*** Opening of Provided material ***

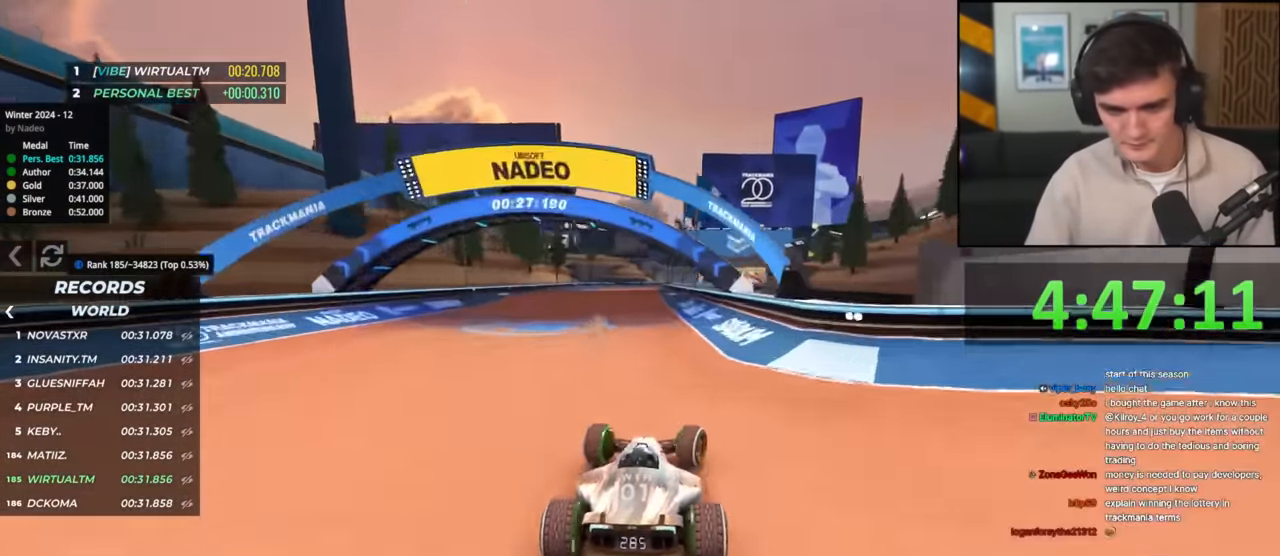
{"keys": ["left", "up"], "events": [[183, "left", "down"], [283, "left", "up"], [383, "left", "down"]]}
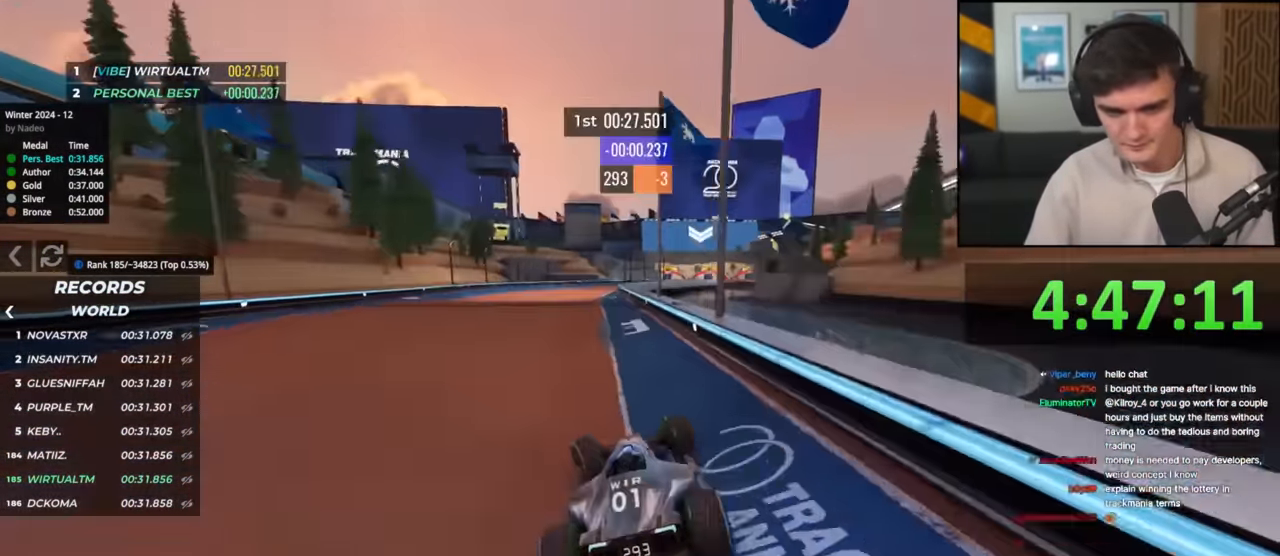
{"keys": ["right", "up"], "events": [[67, "left", "up"], [167, "right", "down"], [250, "right", "up"], [351, "right", "down"]]}
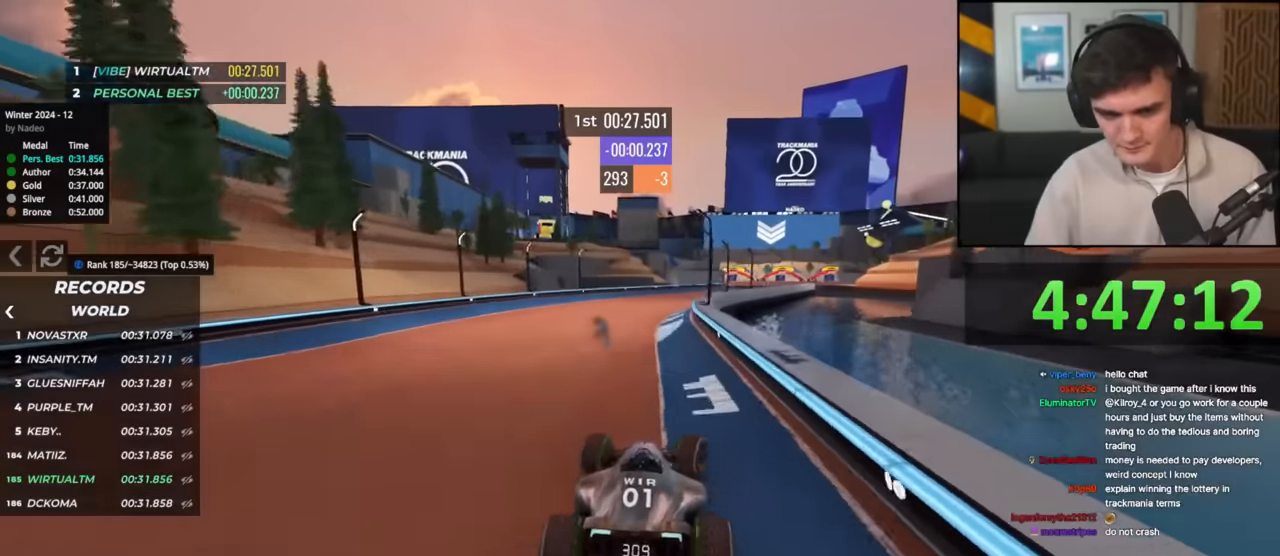
{"keys": ["up"], "events": [[183, "right", "up"]]}
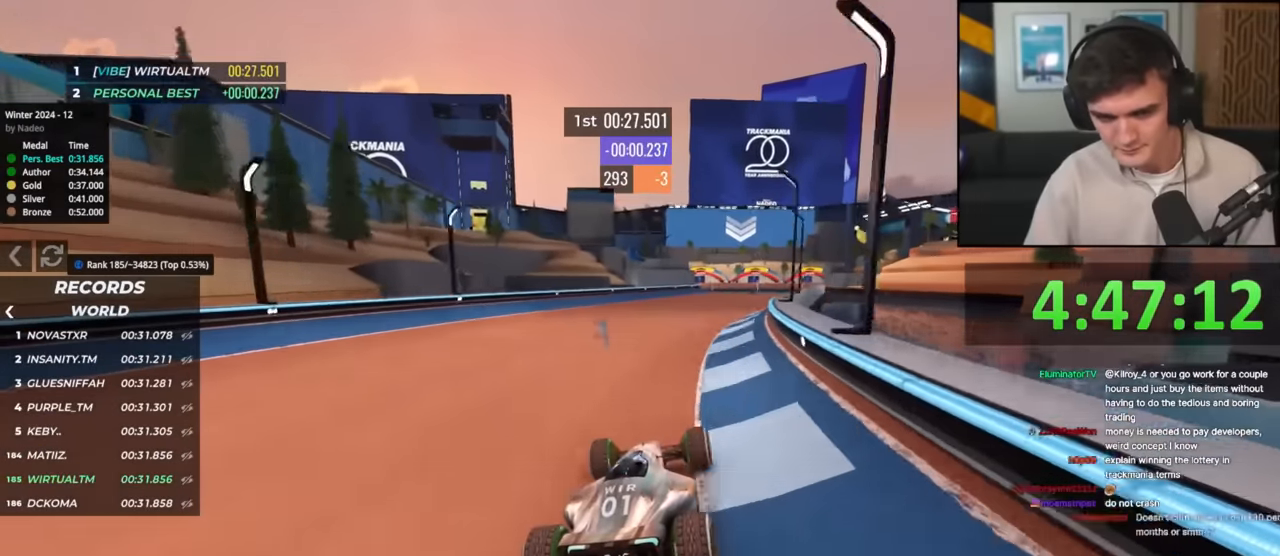
{"keys": ["left", "up"], "events": [[250, "right", "down"], [384, "right", "up"], [467, "left", "down"]]}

*** Close of Provided material ***

### Task brief:
If a line of the material contains the word "right", count it; please reply with the total and nothing more.

### Result for this task:
3